Deep Q-Learning for Trading Cryptocurrency
Deep Q-Learning for Trading Cryptocurrency. This article sets forth a framework for deep reinforcement learning as applied to trading cryptocurrencies.
Moreover, the authors adopt Q-Learning. Furthermore, Deep Q-Learning is a model-free reinforcement learning algorithm. Furthermore, the goal is to implement a deep neural network or networks to approximate the best possible states. And actions to take in the cryptocurrency market.
Firstly, Bitcoin, Ethereum, and Litecoin were selected as representatives to test the model. Secondly, the Deep Q trading agent generated an average portfolio return of 65.98%. Although it showed extreme volatility over the 2,000 runs. Despite the high volatility of deep reinforcement learning. The experiment demonstrates that this approach has an exceptionally high potential to be employed. Furthermore it provides a solid foundation on which to build further research.

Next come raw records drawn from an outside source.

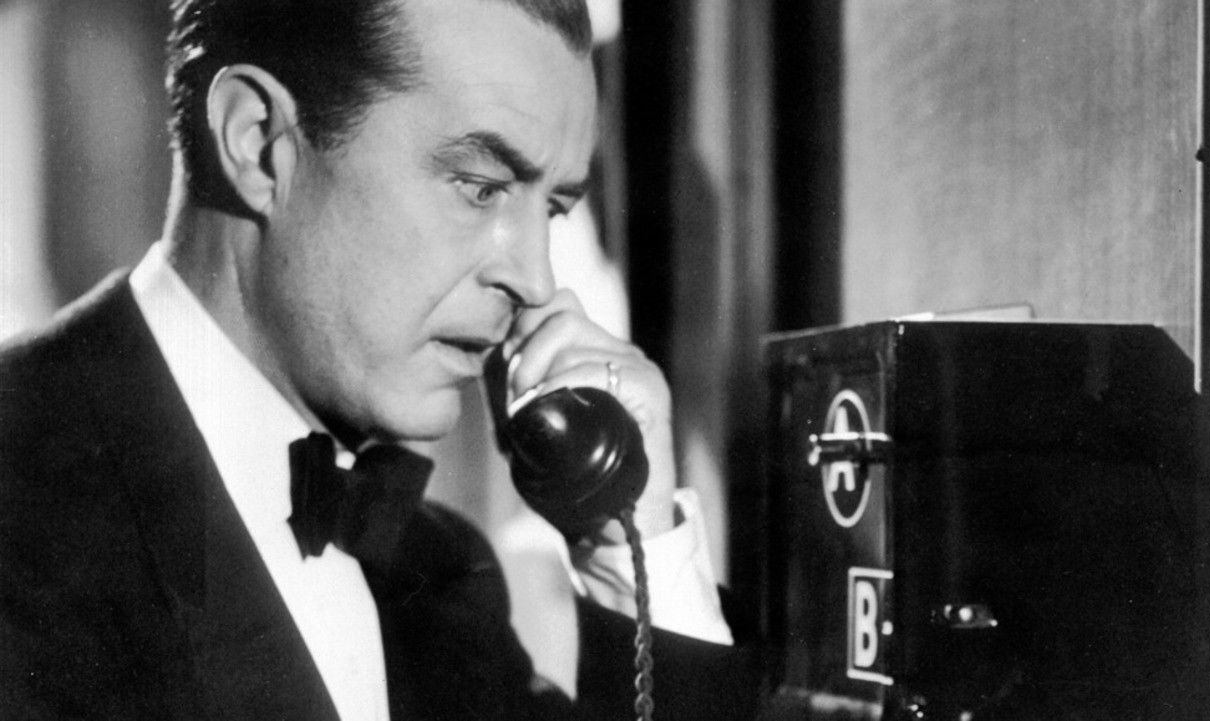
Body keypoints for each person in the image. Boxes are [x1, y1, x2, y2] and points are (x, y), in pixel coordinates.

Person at [0, 0, 759, 718]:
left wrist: (630, 552)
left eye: (553, 209)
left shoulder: (441, 575)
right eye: (480, 188)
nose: (535, 280)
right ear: (258, 143)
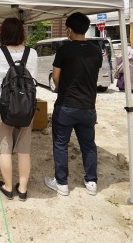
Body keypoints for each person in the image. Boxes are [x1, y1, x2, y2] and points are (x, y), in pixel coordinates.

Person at [0, 17, 38, 201]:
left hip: (3, 106)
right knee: (24, 149)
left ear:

- ▪ The authors use deep neural networks to create a Deep Q-Learning trading agent that approximates the best actions to take. These actions are based on rewards to maximize returns from trading the three cryptocurrencies with the largest market capitalization.
- ▪ The Deep Q-Learning agent generates a return of 65.98% on average over the course of 2,000 episodes; however, the returns do exhibit a large standard deviation given the highly volatile nature of the cryptocurrencies.

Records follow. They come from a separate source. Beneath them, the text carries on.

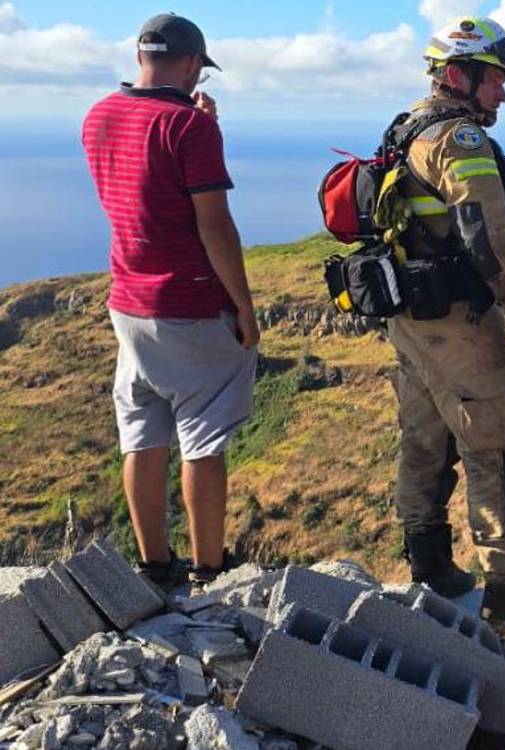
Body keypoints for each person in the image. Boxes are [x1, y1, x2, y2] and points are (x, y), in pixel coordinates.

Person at [384, 15, 505, 621]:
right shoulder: (461, 142)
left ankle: (429, 564)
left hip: (410, 319)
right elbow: (489, 241)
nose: (503, 93)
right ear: (458, 75)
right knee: (499, 449)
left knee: (425, 440)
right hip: (458, 323)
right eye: (494, 80)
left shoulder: (406, 129)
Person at [81, 13, 258, 590]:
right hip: (193, 307)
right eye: (198, 68)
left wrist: (197, 125)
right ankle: (209, 570)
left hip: (128, 303)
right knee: (202, 439)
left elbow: (141, 191)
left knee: (142, 433)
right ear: (188, 63)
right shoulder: (189, 127)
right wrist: (245, 307)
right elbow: (214, 227)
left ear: (140, 58)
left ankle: (154, 567)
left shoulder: (98, 116)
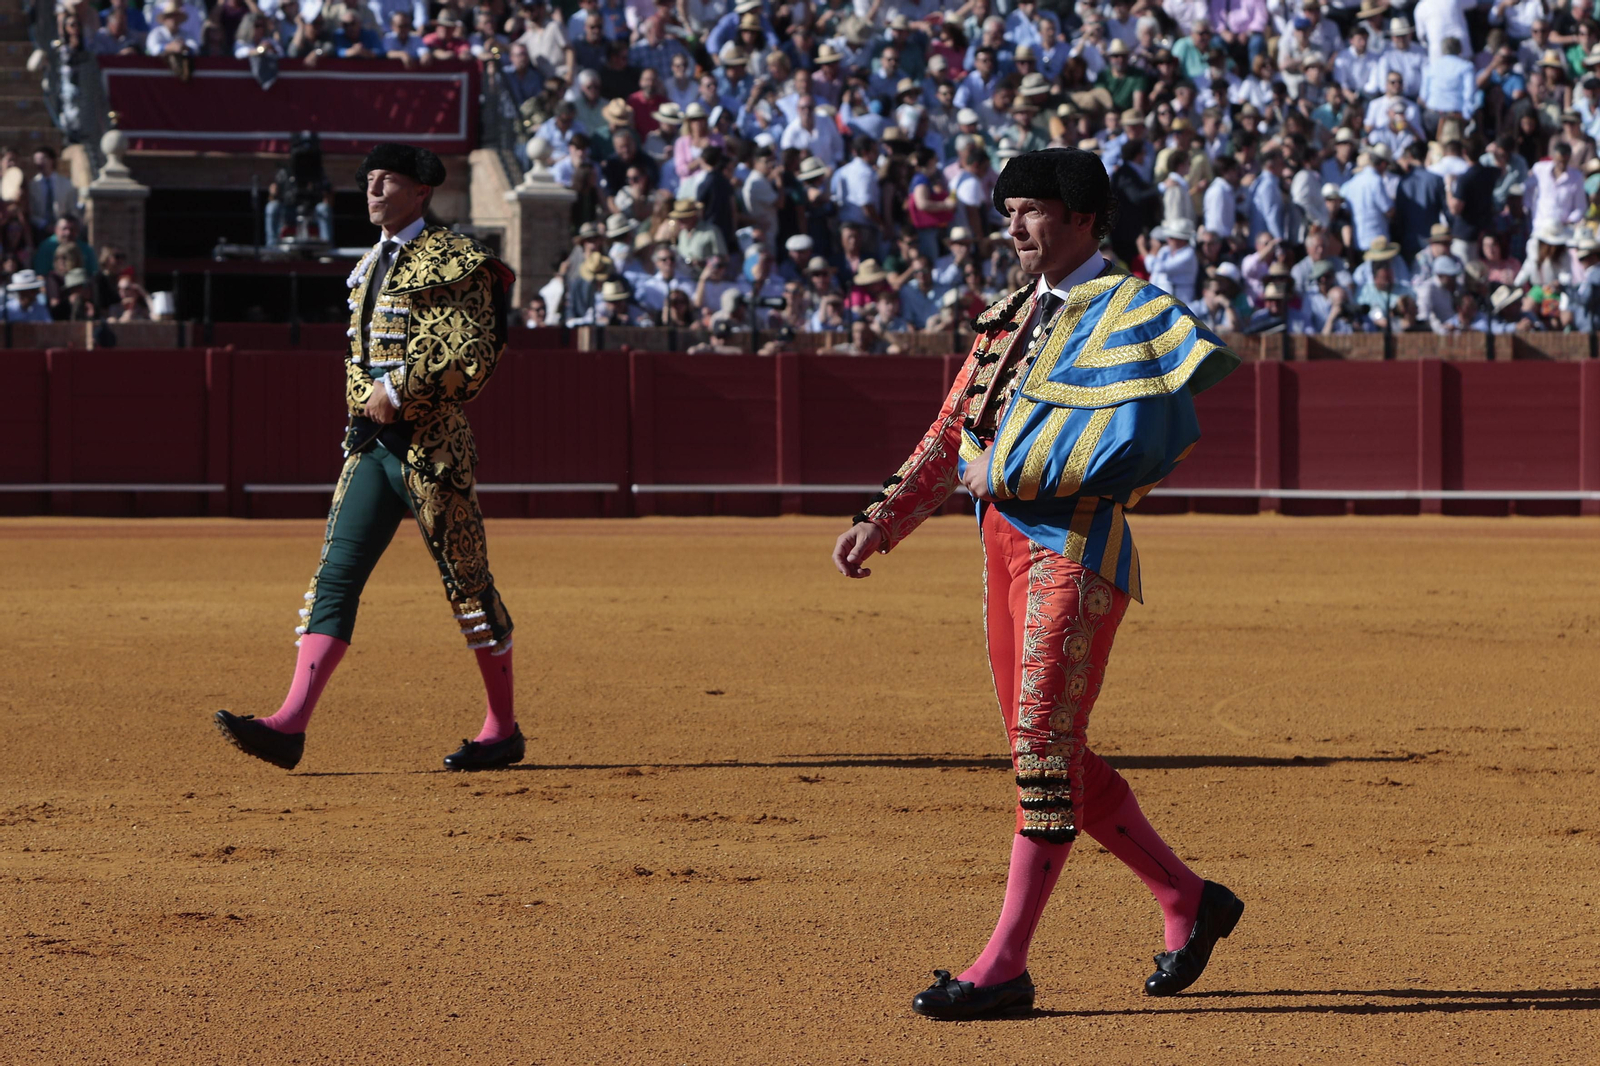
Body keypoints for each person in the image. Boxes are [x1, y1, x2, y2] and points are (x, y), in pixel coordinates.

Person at [832, 147, 1244, 1022]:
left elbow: (1143, 449)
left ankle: (1004, 966)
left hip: (1076, 548)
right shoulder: (1005, 317)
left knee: (1041, 749)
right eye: (1009, 210)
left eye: (1031, 210)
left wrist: (1011, 475)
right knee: (1045, 746)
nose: (1013, 227)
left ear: (1085, 218)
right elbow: (952, 435)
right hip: (1002, 552)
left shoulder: (1135, 311)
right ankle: (1187, 898)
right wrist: (884, 515)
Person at [213, 144, 522, 773]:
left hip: (434, 448)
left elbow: (474, 353)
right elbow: (358, 360)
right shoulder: (367, 265)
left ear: (421, 192)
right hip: (373, 448)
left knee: (468, 586)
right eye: (369, 182)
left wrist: (401, 385)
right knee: (333, 579)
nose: (373, 191)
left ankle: (502, 728)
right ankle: (290, 723)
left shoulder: (456, 260)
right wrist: (363, 407)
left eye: (388, 181)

- ▪ The authors introduce a framework or frameworks on which future deep reinforcement learning and rewards-based trading agents can be built and improved.
In conclusion the authors of this paper would like to thank Cornell Financial Engineering. Secondly, Rutgers School of Quantitative Finance and the Journal of Financial Data Science for publishing our work.
Lastly, it was our pleasure and enjoyment to write this paper!